WORK ITEM:
Say how many lines in the records hold the word "they", and give nothing but that number.

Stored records
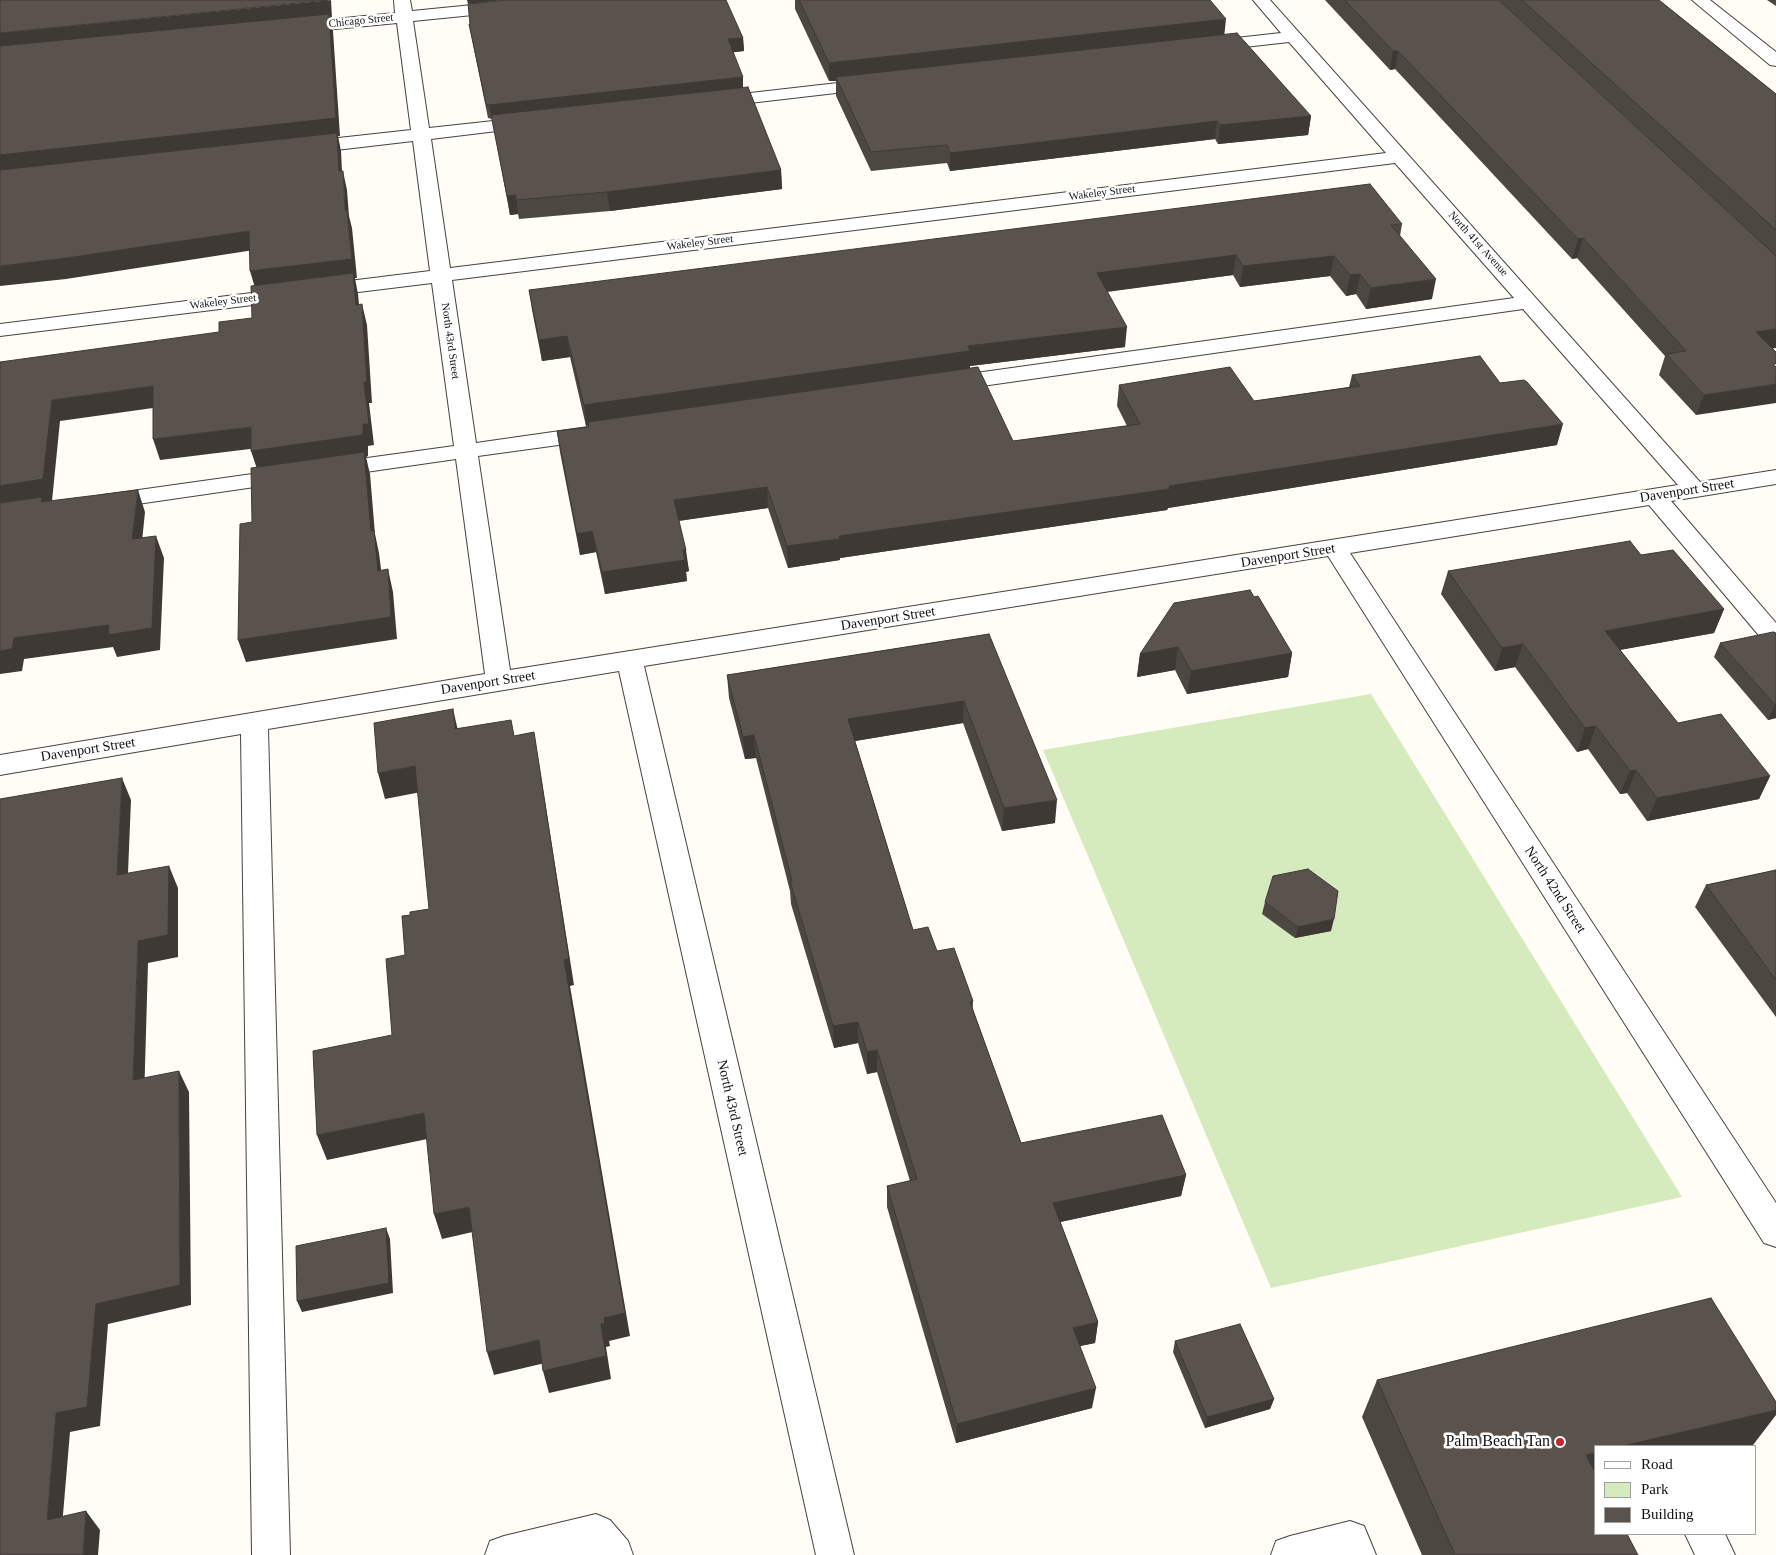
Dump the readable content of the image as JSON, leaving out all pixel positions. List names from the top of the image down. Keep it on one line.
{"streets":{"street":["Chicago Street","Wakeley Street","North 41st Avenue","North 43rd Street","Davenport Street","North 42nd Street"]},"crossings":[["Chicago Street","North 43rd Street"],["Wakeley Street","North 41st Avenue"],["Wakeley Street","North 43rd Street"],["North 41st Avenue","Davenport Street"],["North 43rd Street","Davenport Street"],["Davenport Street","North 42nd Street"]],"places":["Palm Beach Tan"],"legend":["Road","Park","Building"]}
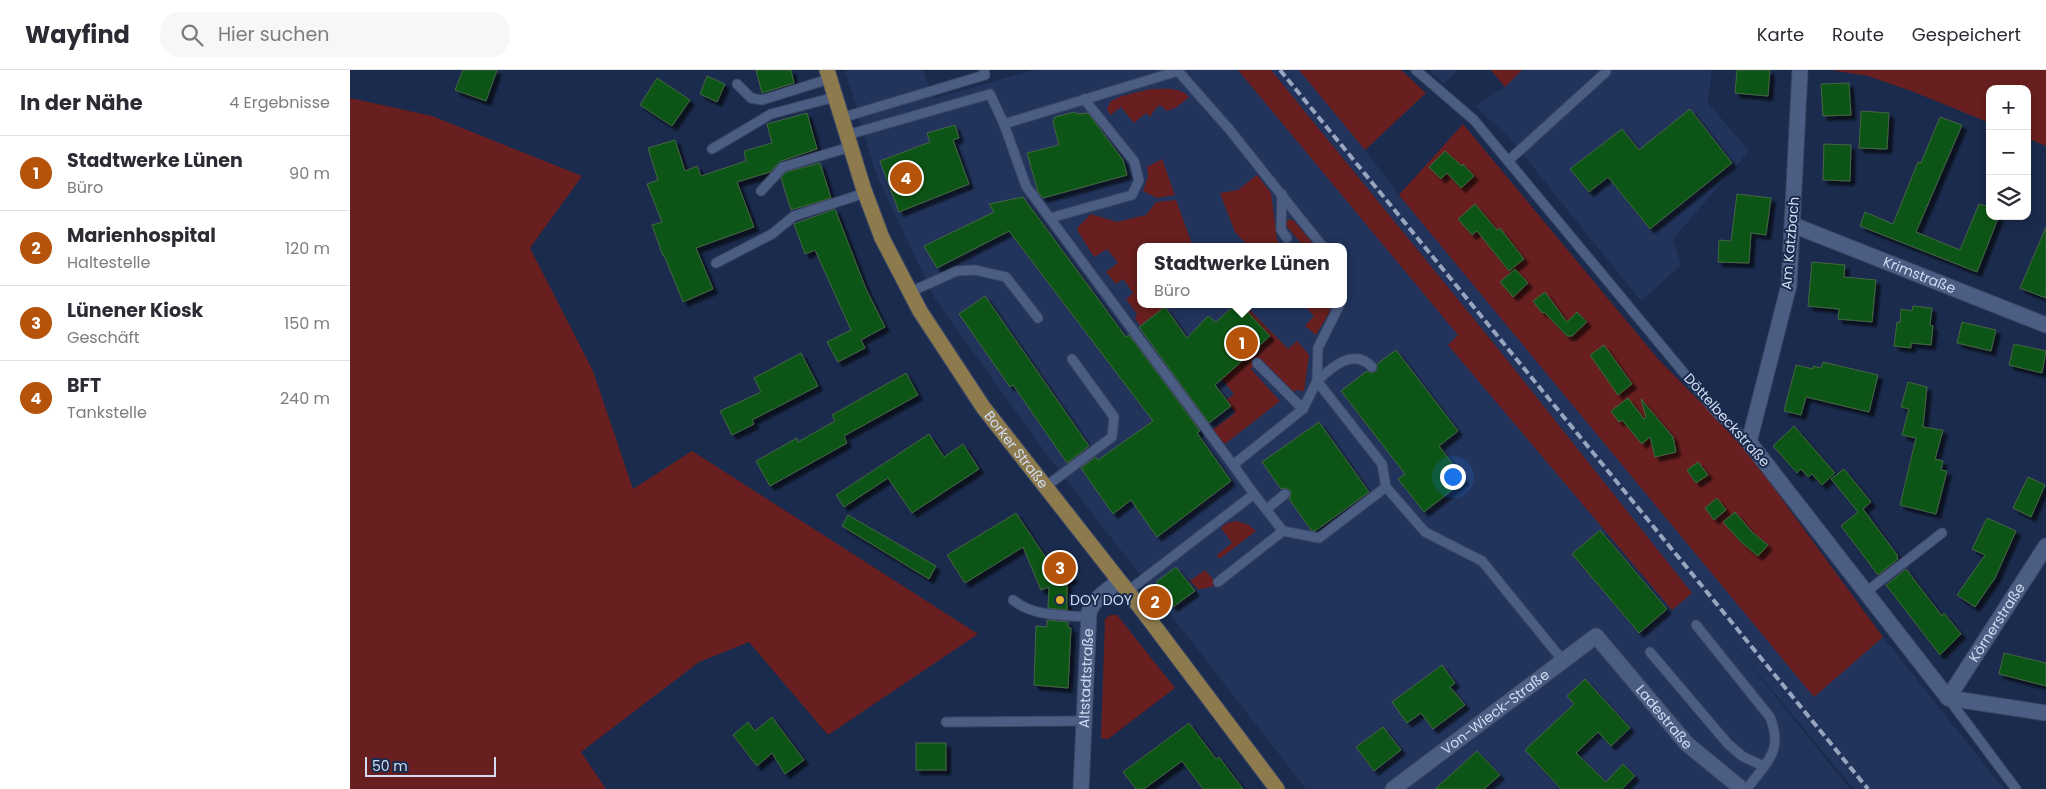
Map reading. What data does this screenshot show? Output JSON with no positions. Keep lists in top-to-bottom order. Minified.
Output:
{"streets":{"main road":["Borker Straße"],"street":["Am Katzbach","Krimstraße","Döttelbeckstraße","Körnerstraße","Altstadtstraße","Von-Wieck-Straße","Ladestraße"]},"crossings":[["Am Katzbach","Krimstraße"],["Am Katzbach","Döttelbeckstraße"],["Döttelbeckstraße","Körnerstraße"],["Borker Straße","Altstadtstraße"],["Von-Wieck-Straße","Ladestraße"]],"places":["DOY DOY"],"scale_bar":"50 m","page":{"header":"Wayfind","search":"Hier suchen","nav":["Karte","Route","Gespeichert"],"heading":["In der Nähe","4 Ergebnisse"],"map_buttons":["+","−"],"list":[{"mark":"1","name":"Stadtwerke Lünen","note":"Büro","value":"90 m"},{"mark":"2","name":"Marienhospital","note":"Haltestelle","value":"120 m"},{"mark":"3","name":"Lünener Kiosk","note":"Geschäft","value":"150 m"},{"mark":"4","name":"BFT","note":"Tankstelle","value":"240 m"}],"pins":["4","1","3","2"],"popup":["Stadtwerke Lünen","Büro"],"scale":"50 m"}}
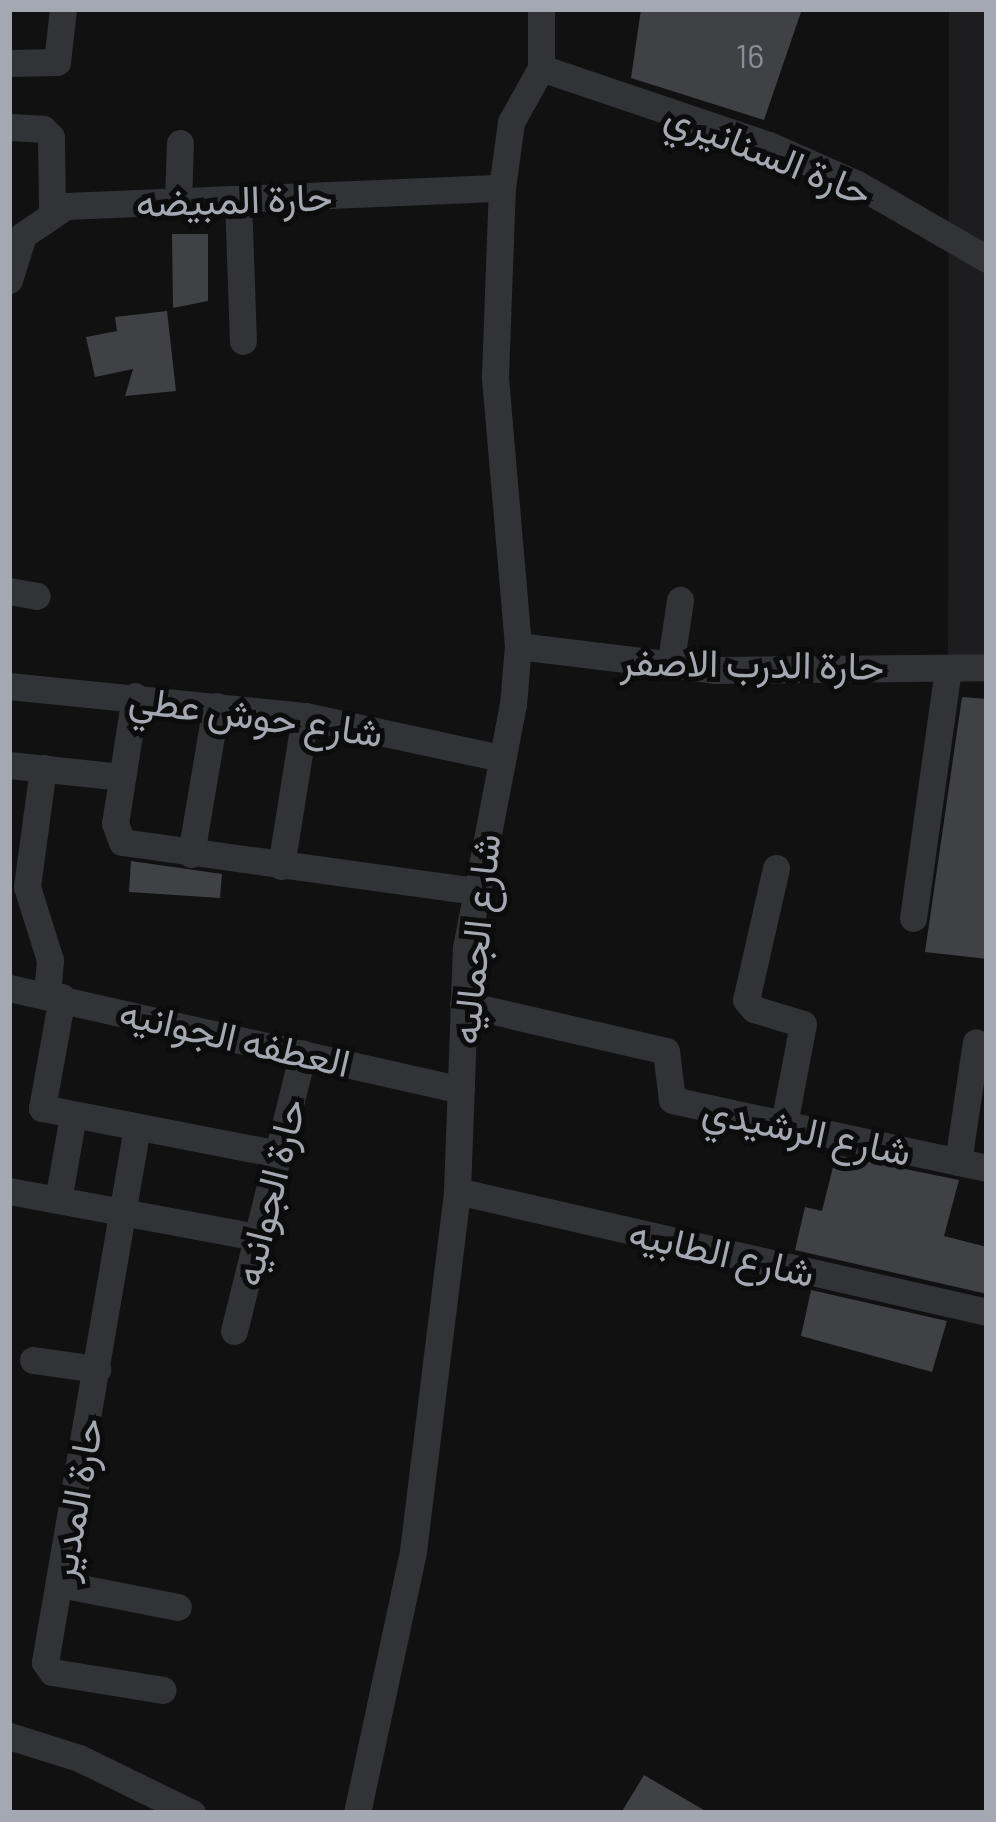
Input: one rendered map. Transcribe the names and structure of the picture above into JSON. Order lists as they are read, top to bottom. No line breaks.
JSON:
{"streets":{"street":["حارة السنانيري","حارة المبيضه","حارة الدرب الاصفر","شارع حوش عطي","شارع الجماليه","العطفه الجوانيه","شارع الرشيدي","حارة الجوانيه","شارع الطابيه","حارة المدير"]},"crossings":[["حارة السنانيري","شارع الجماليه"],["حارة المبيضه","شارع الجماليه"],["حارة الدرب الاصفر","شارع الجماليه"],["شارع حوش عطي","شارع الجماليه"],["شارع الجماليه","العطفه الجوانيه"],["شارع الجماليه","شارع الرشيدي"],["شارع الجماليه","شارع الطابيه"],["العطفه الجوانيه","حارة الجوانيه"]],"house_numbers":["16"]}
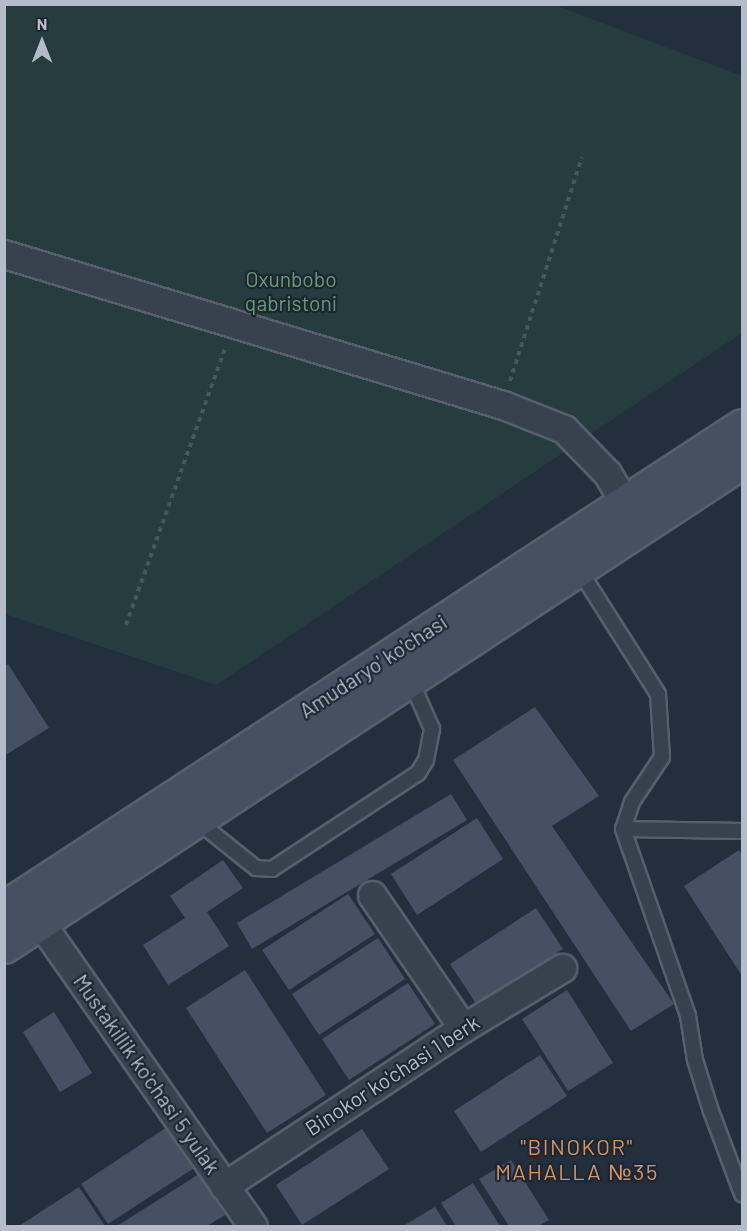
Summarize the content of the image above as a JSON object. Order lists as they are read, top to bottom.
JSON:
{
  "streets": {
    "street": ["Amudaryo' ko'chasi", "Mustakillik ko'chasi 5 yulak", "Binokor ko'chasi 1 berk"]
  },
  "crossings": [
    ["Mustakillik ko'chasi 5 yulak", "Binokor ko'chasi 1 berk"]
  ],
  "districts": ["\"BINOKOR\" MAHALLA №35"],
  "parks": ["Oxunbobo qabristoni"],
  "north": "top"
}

YOUR SOLUTION:
2